Let $S_n = 4\sum\limits_{k=1}^{2n} (-1)^k \sqrt{k} - \sqrt{2n}-\sqrt{2n+1}$ be the finite sum at hand. We are going to show
Unlike its exact value, the existence of $S_\infty$ can be justified using elementary methods.
Let $a_k$ be the coefficient of $\sqrt{k}$ in above expression of $S_n$. Notice
$$\begin{align}\sum_{k=1}^{2n+1} a_k t^k &= 4\sum_{k=1}^{2n}(-1)^k t^k - t^{2n}(1+t) = -4t\frac{1-t^{2n}}{1+t} + (1-t^{2n})(1+t) -(1+t)\\ &= -1-t + ((1+t)^2 - 4t)\frac{1-t^{2n}}{1+t} = -1-t + (1-2t+t^2)\sum_{k=1}^{2n}(-1)^{k-1} t^{k-1}\end{align}$$ We can rewrite $S_n$ to have the form of an alternating sum: $$S_n = -1 + \sum_{k=1}^{2n} (-1)^{k}b_k\quad\text{ where }\quad b_k = 2\sqrt{k} - \sqrt{k-1} - \sqrt{k+1}$$
Notice as $k$ increases, $$\begin{align}b_k &= (\sqrt{k}-\sqrt{k-1}) - (\sqrt{k+1}-\sqrt{k})\\ &= \frac{1}{\sqrt{k}+\sqrt{k-1}} - \frac{1}{\sqrt{k+1}+\sqrt{k}} = \frac{\sqrt{k+1}-\sqrt{k-1}}{(\sqrt{k}+\sqrt{k-1})(\sqrt{k+1}+\sqrt{k})}\\ &= \frac{2}{(\sqrt{k+1}+\sqrt{k-1})(\sqrt{k}+\sqrt{k-1})(\sqrt{k+1}+\sqrt{k})} \end{align} $$ monotonically decreases to zero. By alternating series test, $-1 + \sum\limits_{k=1}^\infty (-1)^k b_k$ is a converging series. Since $S_n$ is a sub-sequence of its partial sums, $S_n$ converges.
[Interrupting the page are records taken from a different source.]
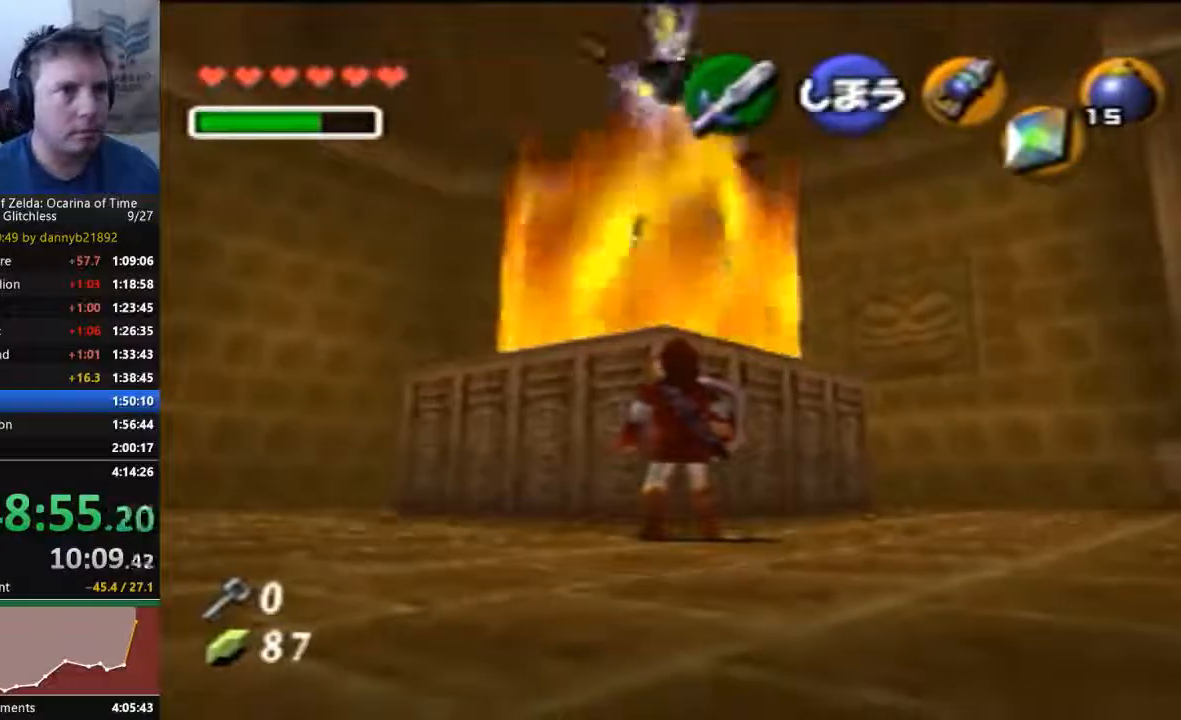
{"buttons": [], "left_stick": "center", "events": [[100, "left_stick", "down"], [267, "left_stick", "center"]]}
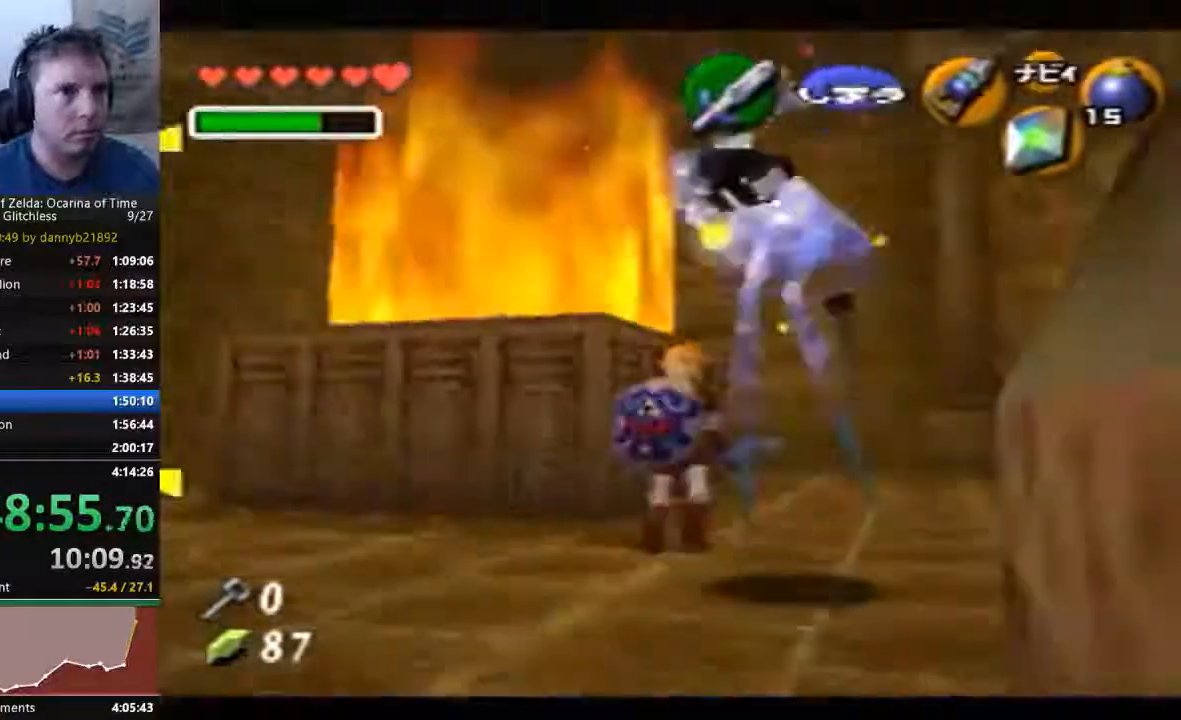
{"buttons": [], "left_stick": "down", "events": [[367, "left_stick", "down-left"], [433, "left_stick", "down"]]}
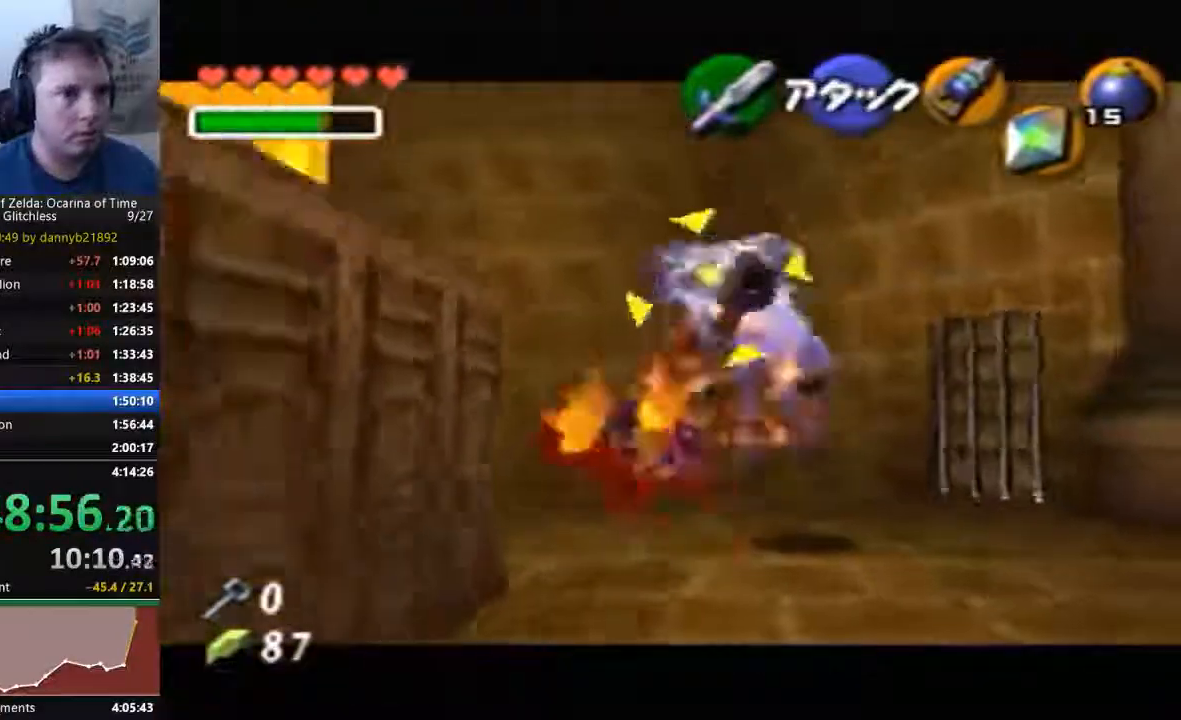
{"buttons": [], "left_stick": "down-right", "events": [[67, "left_stick", "down-right"]]}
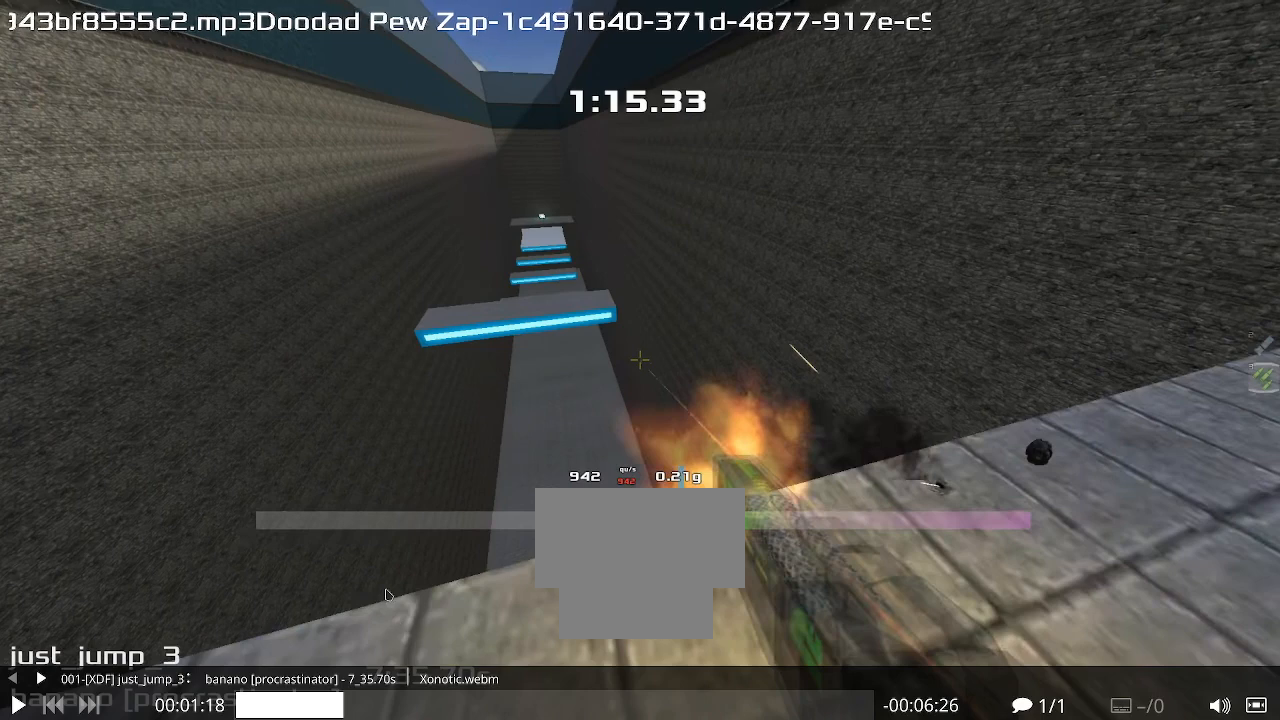
Gameplay with keyboard; each line is a JSON object with the keys held at the frame after it. "events" lists presses ("down") and releases ("up") of "down", "left", "right" and "up" between this image and that frame as [ms after this image, input, new state], when the widget could be followed in between. No other keys are recorded. Mouse input is not recorded. Not read: other_keys.
{"keys": ["right", "up"], "events": []}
To evaluate $S_\infty$, let $T_n = \sum\limits_{k=1}^{2n}(-1)^k\sqrt{k}$. We have $S_n = 4T_n - \sqrt{2n} - \sqrt{2n+1}$ and $$T_n = \left(\sum_{k=1,\text{even}}^{2n} - \sum_{k=1,\text{odd}}^{2n}\right)\sqrt{k} = \left(2\sum_{k=1,\text{even}}^{2n} - \sum_{k=1}^{2n}\right)\sqrt{k} = \sqrt{8}\sum_{k=1}^n \sqrt{k} - \sum_{k=1}^{2n}\sqrt{k} $$ It is known that the sum over $\sqrt{k}$ has following asymptotic expansion (e.g. see this answer) $$\sum_{k=1}^n k^{1/2} \asymp \frac23 n^{3/2} + \frac12 n^{1/2} + K + \frac{1}{24}n^{-1/2} + \cdots\quad\text{ where } K = \zeta\left(-\frac12\right)$$
Substitute this expansion into expression of $T_n$, we find $$\begin{align} S_n &= 4\sqrt{8}\left(\frac23 n^{3/2} + \frac12 n^{1/2} + K\right) - 4\left(\frac23 (2n)^{3/2} + \frac12 (2n)^{1/2} + K\right) - 2\sqrt{2n} + O(n^{-1/2})\\ &= 4(\sqrt{8}-1)K + O(n^{-1/2}) \end{align} $$ As a result, $S_\infty = \lim\limits_{n\to\infty} S_n = 4(\sqrt{8}-1)\zeta\left(-\frac12\right) \approx -1.520419250438736...$
I will show that the limit exists.
If $s_n =\left(4\sum_{i=1}^{2n}(-1)^i\sqrt{i}\right)-\sqrt{2n}-\sqrt{2n+1} $ then, using $\sqrt{1+x} =1+\frac{x}{2}-\frac{x^2}{8} + O(x^3) $ with the constant in the big-oh satisfying $0 < c < \frac1{16}$,
$\begin{array}\\ s_{n+1}-s_n &=4(\sqrt{2n+2}-\sqrt{2n+1})-(\sqrt{2n+2}+\sqrt{2n+3})+(\sqrt{2n}+\sqrt{2n+1})\\ &=3\sqrt{2n+2}-3\sqrt{2n+1}-\sqrt{2n+3}+\sqrt{2n}\\ &=\sqrt{2n}(3\sqrt{1+1/n}-3\sqrt{1+1/(2n)})-\sqrt{1+3/(2n)}+1)\\ &=\sqrt{2n}(3(1+\frac{1}{2n}-\frac{1}{8n^2} + O(\frac1{n^3})) -3(1+\frac{1}{4n}-\frac{1}{32n^2} + O(\frac1{n^3})) -(1+\frac{3}{4n}-\frac{9}{32n^2} + O(\frac1{n^3}))+1)\\ &=\sqrt{2n}(\frac{1}{n}(\frac32 -\frac34-\frac34) -\frac{1}{n^2}(-\frac38+\frac{3}{32}+\frac{9}{32})+ O(\frac1{n^3})))\\ &=O(\frac1{n^{5/2}})\\ \end{array} $
and the sum of this converges (because of the bounded coefficients of the $O(\frac1{n^3})$ terms).